Case Law State v. Davis

State v. Davis

Document Cited Authorities (10) Cited in (9) Related

Rond Chananudech, Deputy Public Defender, Salem, argued the cause and filed the brief for petitioner on review. With him on the brief was Ernest G. Lannet, Chief Defender, Office of Public Defense Services.

Shannon T. Reel, Assistant Attorney General, Salem, argued the cause and filed the brief for respondent on review. With her on the brief were Ellen F. Rosenblum, Attorney General, and Paul L. Smith, Deputy Solicitor General.

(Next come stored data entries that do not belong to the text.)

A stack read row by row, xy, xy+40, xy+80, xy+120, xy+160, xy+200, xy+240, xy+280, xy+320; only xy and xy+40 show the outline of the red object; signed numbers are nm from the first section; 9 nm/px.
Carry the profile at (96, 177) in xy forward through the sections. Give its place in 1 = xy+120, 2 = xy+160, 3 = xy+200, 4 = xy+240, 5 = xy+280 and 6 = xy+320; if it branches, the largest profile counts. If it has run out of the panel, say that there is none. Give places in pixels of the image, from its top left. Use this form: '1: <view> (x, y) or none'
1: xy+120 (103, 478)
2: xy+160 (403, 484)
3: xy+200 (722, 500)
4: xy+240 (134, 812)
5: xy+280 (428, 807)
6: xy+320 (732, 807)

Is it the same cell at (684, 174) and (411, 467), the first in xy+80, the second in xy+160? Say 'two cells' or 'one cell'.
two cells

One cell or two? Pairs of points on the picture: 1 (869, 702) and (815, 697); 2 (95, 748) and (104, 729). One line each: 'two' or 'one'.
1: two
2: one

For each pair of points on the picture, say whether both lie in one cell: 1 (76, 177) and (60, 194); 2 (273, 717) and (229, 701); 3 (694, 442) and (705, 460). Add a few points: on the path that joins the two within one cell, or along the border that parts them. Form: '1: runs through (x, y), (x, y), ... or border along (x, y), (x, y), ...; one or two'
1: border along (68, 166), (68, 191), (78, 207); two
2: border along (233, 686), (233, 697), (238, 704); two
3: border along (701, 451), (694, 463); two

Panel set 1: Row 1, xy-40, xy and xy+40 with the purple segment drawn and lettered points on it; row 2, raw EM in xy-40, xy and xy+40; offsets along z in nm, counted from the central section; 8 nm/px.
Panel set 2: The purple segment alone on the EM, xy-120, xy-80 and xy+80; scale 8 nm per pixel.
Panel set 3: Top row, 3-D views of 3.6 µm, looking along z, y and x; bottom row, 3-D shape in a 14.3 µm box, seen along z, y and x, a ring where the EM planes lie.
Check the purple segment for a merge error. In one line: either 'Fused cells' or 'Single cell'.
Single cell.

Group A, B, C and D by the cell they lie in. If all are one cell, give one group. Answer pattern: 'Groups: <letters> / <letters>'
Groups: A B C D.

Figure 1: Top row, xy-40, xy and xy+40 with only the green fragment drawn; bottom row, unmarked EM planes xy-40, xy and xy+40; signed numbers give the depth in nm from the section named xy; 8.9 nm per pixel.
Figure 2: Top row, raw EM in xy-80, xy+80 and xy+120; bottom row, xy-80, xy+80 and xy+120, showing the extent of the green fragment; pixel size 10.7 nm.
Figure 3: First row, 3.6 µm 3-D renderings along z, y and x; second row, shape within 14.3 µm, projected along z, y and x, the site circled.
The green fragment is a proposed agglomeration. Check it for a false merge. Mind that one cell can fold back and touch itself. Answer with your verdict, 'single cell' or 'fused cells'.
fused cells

Before Balmer, Chief Justice, and Kistler, Walters, Landau, Baldwin, Brewer, and Nakamoto, Justices.**

LANDAU, J.

Two police officers approached defendant, suspecting that he had been involved in an assault. Defendant bolted. The police ran after him, yelling, “Stop, police!” Defendant kept running away. The issue in this case is whether, in running from the police, defendant committed the criminal offense of third-degree escape. The statute that defines the offense requires proof that the defendant was in custody at the time of the escape. ORS 162.145(1). The trial court concluded that the police, in shouting for defendant to stop, had effectively placed him in “constructive custody.” The Court of Appeals agreed, affirming without a written opinion. State v. Davis , 270 Or.App. 351, 350 P.3d 234 (2015). We conclude that police merely shouting for another person to stop does not place that person in custody for the purposes of establishing third-degree escape. We therefore reverse.

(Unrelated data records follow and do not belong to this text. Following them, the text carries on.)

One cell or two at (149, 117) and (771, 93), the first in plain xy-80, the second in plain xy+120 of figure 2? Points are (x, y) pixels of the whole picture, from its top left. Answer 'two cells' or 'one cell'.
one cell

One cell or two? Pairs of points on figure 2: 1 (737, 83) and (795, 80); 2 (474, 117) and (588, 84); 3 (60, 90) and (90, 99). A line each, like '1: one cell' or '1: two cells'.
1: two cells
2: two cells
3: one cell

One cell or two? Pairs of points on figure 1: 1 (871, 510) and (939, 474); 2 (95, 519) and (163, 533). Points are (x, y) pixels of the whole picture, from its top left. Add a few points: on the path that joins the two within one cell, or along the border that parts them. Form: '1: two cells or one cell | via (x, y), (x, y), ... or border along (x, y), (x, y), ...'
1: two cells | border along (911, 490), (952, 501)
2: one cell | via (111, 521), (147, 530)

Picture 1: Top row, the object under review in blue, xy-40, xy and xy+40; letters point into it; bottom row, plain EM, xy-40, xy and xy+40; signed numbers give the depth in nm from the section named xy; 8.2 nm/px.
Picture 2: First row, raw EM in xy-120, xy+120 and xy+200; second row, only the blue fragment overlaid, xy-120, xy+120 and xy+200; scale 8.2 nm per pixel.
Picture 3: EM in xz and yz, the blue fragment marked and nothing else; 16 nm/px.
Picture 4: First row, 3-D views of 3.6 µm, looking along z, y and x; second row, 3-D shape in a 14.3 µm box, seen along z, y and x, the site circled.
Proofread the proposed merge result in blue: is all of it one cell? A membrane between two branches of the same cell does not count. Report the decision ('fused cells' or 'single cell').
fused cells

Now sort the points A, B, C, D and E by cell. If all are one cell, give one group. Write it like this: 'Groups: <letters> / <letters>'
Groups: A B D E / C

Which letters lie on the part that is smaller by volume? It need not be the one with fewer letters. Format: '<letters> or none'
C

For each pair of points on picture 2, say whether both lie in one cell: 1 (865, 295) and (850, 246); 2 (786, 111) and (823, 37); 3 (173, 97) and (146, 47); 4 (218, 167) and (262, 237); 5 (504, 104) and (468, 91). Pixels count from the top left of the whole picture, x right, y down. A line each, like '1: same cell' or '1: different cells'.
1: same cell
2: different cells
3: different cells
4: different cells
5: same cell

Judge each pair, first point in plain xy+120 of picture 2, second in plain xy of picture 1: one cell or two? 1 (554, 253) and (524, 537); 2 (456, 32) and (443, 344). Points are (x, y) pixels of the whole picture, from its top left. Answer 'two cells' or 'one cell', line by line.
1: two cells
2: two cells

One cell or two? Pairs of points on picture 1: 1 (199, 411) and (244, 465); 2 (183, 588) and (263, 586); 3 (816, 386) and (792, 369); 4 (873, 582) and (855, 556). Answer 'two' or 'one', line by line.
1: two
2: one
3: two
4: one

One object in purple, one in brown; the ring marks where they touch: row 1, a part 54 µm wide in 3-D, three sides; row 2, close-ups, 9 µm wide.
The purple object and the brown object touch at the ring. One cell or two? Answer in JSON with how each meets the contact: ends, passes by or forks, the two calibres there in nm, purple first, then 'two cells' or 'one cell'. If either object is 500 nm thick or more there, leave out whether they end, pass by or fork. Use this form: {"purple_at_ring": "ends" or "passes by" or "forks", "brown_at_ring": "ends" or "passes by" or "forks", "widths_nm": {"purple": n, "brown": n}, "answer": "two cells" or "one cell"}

The relevant facts are not in dispute. Defendant threatened and assaulted two people outside of a store, and two uniformed officers were dispatched to the area. When the officers arrived, one of them saw defendant walking away from a group of people. Believing that defendant was the perpetrator, the officer got out of his patrol car and identified himself as a police officer. Defendant ran away. The officer chased him and repeatedly yelled “Stop, police!” The other officer pursued defendant in his patrol car, activating its overhead emergency lights and siren. Defendant kept running and continued to run from the officers until they apprehended him. The state ultimately charged him with third-degree escape for fleeing from police after the officer commanded him to stop.

At trial, defendant moved for a judgment of acquittal, arguing that the state failed to prove that he had been in custody for purposes of the third-degree escape statute. Specifically, he argued that the police did not constructively place him in custody merely by shouting “Stop police!” and following him with the police siren on. In response, the state argued that “with the police yelling—telling [defendant] they were police, telling him to stop, being in clear uniform * * * would count as the escape from custody.”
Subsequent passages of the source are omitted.